Canadians have a voracious appetite for bandwidth that’s set to balloon 762% in the next five years, according to a recent study by networking giant Cisco.
The company is projecting this country’s bandwidth needs, factoring in the growth of 4G-connected smart phones, with a nervous eye to whether Canada’s infrastructure can actually keep up with demand.
The study has 4G network traffic at a 15-fold increase by 2019. Cisco expects 4G traffic will account for 61% of total mobile traffic (it currently sits at 25.8%). The average 4G-enabled phone gobbles up twice the data per month as a run-of-the-mill phone, at 2226 MB per month. Cisco all sees an increase in machine-to-machine (M2M) traffic, a category that includes smart watches, and smart home devices like remote thermostats and anti-theft sensors.

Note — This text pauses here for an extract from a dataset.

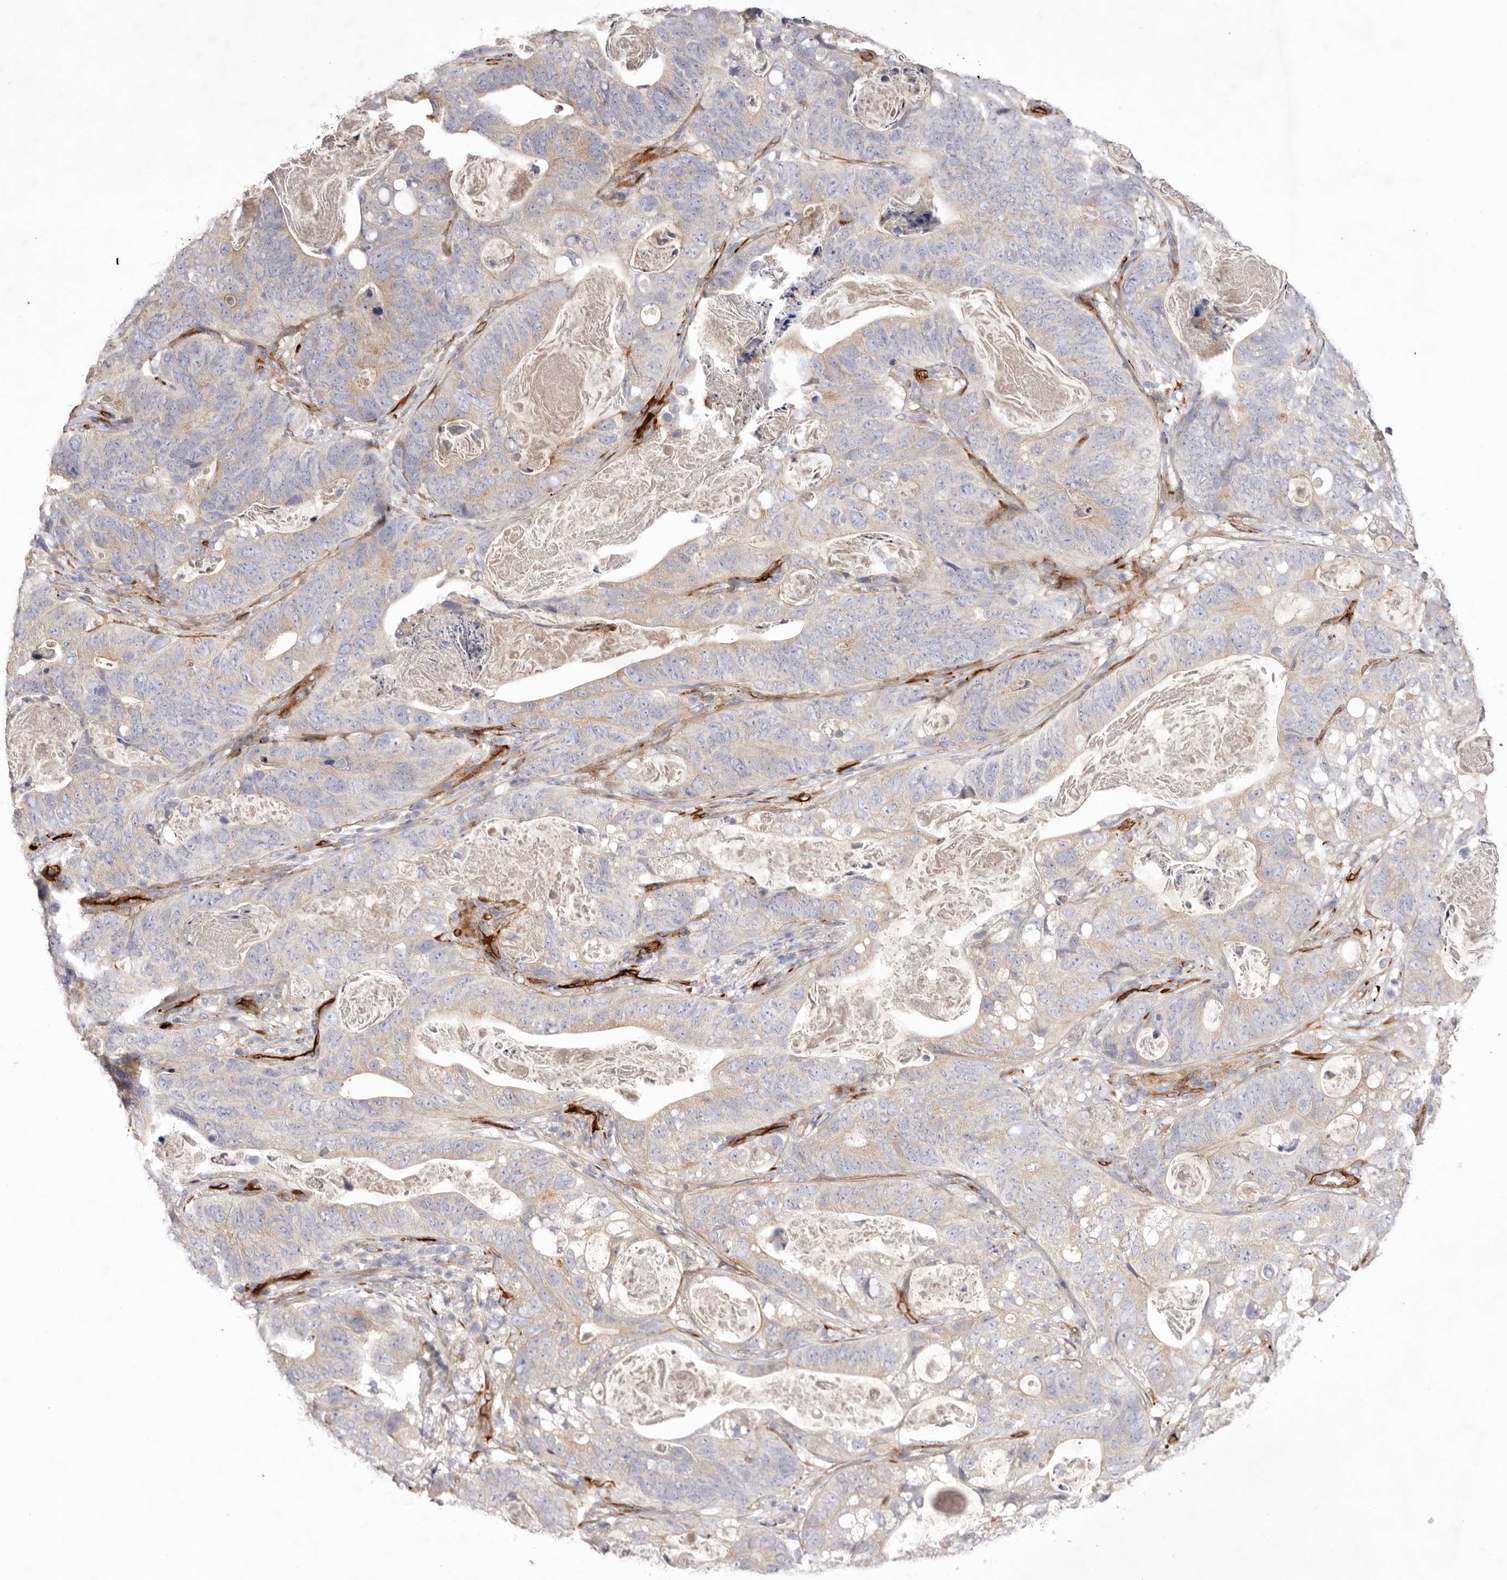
{"staining": {"intensity": "weak", "quantity": "25%-75%", "location": "cytoplasmic/membranous"}, "tissue": "stomach cancer", "cell_type": "Tumor cells", "image_type": "cancer", "snomed": [{"axis": "morphology", "description": "Normal tissue, NOS"}, {"axis": "morphology", "description": "Adenocarcinoma, NOS"}, {"axis": "topography", "description": "Stomach"}], "caption": "Stomach adenocarcinoma was stained to show a protein in brown. There is low levels of weak cytoplasmic/membranous positivity in approximately 25%-75% of tumor cells.", "gene": "LRRC66", "patient": {"sex": "female", "age": 89}}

Canada’s infrastructure is already straining to provide adequate service to its data-hungry citizenry. Ookla’s Net Index broadband comparisons, laid out expertly by Canadian tech journo Pete Nowak, paint the picture of a country that lags behind many other OECD nations in a dismaying number of benchmarks (including, appropriately, lag).
Late last year, Ontario Premier Kathleen Wynne announced she would supply Cisco with $220 million in grants to help the company set up shop in the province.